The Medical and Dental Consultants Association of Nigeria (MDCAN) has stalled its planned nationwide strike for a period of three months.
A report by the National News Agency of Nigeria stated that the decision was in response to an appeal by the Coordinating Minister of Health and Social Services, Muhammad Pate, and was part of the resolutions adopted during MDCAN’s 13th Biennial Delegates meeting held in Kano.
According to the President of MDCAN, Prof. Aminu Muhammad, the association extended the strike ultimatum by three months in consideration of the Health Minister’s appeal.
He emphasized that this extension provides the Federal Government with an opportunity to address the pending issues raised by the association.
- Muhammad said, “If the government fails to address these demands at the end of the three months, we will proceed with our next course of action.”
Over 500 highly trained doctors exited Nigeria
Addressing the issue of brain drain in the medical sector, Muhammad highlighted that over 500 highly trained doctors and consultants have left Nigeria, which poses a significant challenge to the country’s healthcare system.
He called upon the federal government to urgently provide a comprehensive solution to the brain drain problem, which should include incentives to encourage the retention of healthcare professionals in Nigeria.
- “Critical stakeholders in medical education should work together to fashion out sustainable pathways for improving the quality and quantity of medical and dental graduates in Nigeria”.
The MDCAN President also urged governments at all levels to invest in medical education by improving infrastructure, providing adequate funding, and offering competitive remuneration to staff.

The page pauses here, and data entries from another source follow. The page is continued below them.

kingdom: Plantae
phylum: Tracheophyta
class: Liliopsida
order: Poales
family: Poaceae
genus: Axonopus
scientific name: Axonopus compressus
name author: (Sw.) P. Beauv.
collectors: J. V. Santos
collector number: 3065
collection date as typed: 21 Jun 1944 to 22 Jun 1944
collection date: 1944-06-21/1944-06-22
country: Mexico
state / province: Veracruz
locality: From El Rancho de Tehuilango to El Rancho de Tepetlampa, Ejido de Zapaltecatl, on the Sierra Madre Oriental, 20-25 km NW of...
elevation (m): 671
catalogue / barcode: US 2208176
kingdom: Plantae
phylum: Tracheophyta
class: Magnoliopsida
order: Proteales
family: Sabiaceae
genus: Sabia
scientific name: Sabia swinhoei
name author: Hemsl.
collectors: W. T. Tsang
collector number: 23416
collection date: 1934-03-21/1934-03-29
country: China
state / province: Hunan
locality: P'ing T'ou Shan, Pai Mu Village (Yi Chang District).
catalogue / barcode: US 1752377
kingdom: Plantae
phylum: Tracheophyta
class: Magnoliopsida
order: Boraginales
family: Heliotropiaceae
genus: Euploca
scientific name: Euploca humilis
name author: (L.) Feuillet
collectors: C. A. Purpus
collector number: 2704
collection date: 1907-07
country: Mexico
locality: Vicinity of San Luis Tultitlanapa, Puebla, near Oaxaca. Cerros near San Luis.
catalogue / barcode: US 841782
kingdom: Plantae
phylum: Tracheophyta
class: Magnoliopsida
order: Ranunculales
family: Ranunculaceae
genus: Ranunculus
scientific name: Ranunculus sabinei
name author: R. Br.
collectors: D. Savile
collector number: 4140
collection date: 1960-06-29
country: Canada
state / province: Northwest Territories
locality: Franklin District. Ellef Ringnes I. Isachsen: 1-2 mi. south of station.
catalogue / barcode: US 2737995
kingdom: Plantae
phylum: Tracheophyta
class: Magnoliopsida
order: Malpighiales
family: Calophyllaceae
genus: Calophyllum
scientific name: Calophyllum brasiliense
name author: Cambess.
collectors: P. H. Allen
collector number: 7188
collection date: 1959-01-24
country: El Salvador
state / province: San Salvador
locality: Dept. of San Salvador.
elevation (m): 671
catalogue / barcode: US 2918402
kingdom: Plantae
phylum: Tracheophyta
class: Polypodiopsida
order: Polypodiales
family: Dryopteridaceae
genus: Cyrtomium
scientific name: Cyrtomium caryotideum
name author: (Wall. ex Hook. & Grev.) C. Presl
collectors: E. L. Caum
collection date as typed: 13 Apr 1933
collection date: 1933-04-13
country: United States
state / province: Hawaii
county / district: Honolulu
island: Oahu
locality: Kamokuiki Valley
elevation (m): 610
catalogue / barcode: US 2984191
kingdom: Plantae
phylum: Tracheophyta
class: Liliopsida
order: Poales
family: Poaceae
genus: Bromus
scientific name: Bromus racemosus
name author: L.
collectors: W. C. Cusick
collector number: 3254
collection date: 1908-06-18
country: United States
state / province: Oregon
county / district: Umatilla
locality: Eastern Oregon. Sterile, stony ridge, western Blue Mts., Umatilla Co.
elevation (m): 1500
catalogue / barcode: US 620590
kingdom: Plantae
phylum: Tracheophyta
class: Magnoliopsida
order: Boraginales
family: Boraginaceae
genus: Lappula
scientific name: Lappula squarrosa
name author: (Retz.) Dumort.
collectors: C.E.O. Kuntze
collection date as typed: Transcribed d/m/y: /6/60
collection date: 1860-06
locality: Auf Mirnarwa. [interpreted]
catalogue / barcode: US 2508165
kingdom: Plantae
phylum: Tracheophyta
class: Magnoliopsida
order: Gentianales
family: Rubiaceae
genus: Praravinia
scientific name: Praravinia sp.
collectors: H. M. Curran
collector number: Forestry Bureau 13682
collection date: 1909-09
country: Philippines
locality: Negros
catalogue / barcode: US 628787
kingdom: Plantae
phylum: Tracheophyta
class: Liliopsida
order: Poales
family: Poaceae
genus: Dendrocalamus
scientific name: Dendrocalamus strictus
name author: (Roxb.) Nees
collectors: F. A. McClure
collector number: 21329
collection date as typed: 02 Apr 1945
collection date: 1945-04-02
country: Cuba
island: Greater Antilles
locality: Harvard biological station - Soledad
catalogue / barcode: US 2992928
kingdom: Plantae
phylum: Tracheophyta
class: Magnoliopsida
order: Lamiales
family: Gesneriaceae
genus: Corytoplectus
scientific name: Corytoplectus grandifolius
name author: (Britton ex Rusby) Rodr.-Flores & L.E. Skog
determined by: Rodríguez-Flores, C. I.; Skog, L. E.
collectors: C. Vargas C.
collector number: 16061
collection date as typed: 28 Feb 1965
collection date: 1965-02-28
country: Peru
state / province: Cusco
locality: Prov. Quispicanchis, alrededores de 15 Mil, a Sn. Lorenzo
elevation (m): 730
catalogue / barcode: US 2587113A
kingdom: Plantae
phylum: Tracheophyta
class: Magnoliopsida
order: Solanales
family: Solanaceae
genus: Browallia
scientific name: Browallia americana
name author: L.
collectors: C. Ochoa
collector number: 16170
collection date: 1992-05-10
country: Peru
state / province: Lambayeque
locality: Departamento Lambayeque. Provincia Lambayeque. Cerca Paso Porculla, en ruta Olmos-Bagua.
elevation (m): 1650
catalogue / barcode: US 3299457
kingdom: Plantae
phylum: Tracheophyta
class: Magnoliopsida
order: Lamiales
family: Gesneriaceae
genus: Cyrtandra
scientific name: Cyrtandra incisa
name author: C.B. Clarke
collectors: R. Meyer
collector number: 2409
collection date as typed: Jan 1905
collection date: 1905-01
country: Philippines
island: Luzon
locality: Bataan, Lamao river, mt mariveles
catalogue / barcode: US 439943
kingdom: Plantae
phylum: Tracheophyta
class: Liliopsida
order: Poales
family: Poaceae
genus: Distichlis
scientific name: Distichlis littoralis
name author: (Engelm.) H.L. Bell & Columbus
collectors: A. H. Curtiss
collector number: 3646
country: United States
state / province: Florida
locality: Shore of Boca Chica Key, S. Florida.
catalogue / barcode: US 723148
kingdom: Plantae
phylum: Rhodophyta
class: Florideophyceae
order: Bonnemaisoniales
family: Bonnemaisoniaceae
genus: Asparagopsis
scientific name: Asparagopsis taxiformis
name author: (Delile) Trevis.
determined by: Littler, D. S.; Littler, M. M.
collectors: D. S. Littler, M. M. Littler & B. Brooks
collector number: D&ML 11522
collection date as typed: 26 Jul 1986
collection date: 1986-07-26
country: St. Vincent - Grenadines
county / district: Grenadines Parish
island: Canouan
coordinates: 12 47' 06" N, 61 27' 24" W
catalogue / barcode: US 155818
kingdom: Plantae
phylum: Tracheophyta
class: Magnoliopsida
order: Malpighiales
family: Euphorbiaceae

The MDCAN had previously issued a 21-day ultimatum to the federal government last month demanding the fulfilment of its various requests.
The association expressed disappointment over the non-implementation of the agreed-upon upward review of CONMESS (Consolidated Medical Salary Structure) and the introduction of Accoutrement allowance in line with the Nigerian Medical Association.
They emphasized that the issued circular only applied the percentage increase to basic salaries, excluding all allowances except hazard allowance, thus excluding clinical lecturers (Honorary Consultants) from benefiting.
MDCAN also highlighted the failure of the government to fully appreciate the consequences of brain drain in the healthcare sector, as evidenced by the refusal to approve the Federal Ministry of Health’s proposal to raise the retirement age for Medical and Dental Consultants and other health workers.
The consultants’ demands include the immediate review of the CONMESS circular, the correction of the implementation start date, and the consideration of fuel subsidy removal and high inflation in the review.